L’agriculture intensive cache une menace plus importante

Publiée dans la revue Nature, une étude publiée le 5 août affirme que l’exploitation des terres pour l’agriculture intensive est la principale cause de l’apparition des pandémies. En effet, le travail intensif de la terre rapproche les humains des animaux sauvages. De ce fait, les maladies des animaux sauvages ont plus de risques d’être transmises à l’Homme et créer une épidémie.

Pour illustrer au mieux cette idée, voici quelques chiffres. « L’ONU estime que trois quarts des terres de la planète sont dégradées par les activités humaines depuis le début de l’ère industrielle », relate Géo. Au total, un tiers des terres et trois quarts de l’eau douce sont utilisés dans cette activité.

L’étude dévoile l’ampleur du problème

Chaque année, le travail de la terre devient de plus en plus important, souvent au détriment de l’environnement. Les forêts ne sont pas épargnées et nous sommes victimes des maladies des animaux sauvages présents dans ce lieu. « Nos résultats montrent que les animaux qui persistent dans les environnements dominés par l’Homme sont ceux qui sont le plus susceptibles d’être porteurs de maladies infectieuses qui peuvent rendre les gens malades », affirme Rory Gibb, chercheur à l’UCL.

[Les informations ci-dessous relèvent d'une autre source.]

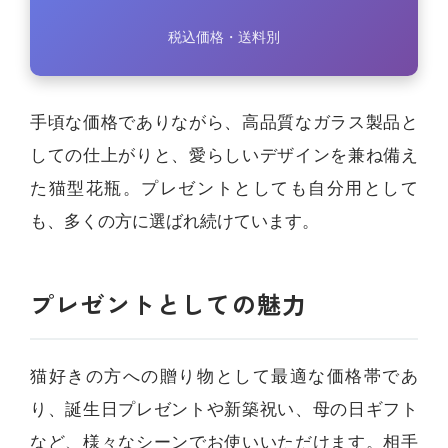
税込価格・送料別
手頃な価格でありながら、高品質なガラス製品と
しての仕上がりと、愛らしいデザインを兼ね備え
た猫型花瓶。プレゼントとしても自分用として
も、多くの方に選ばれ続けています。
プレゼントとしての魅力
猫好きの方への贈り物として最適な価格帯であ
り、誕生日プレゼントや新築祝い、母の日ギフト
など、様々なシーンでお使いいただけます。相手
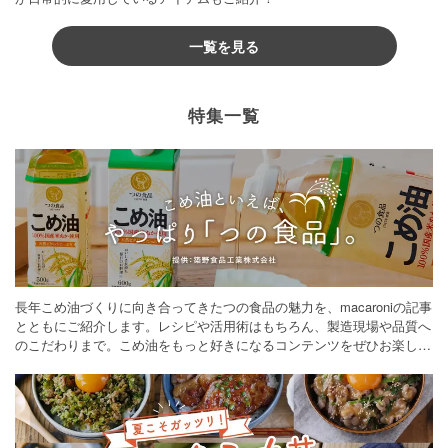
一覧を見る
特集一覧
長年こめ油づくりに向き合ってきたつの食品の魅力を、macaroniの記事
とともにご紹介します。レシピや活用術はもちろん、製造現場や品質へ
のこだわりまで。こめ油をもっと好きになるコンテンツをぜひお楽しみ
ください。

Une équipe de l’University College de Londres a étudié 6800 écosystèmes et a fait une découverte horrifiante. Les animaux connus comme porteurs de pathogènes (chauves-souris, rongeurs et oiseaux) sont plus nombreux dans les lieux modifiés par l’Homme.

« La façon dont les Hommes modifient les paysages à travers le monde, transformant des forêts en terres agricoles, a des impacts constants sur de nombreuses espèces de faune sauvage, entraînant le déclin de certaines et la persistance ou l’augmentation d’autres », dévoile Rory Gibb.

Ainsi, il devient urgent de modifier la façon de travailler la terre pour notre propre survie. Dans le cas contraire, nous allons devoir cohabiter avec de nombreuses pandémies comme celle que nous vivons actuellement.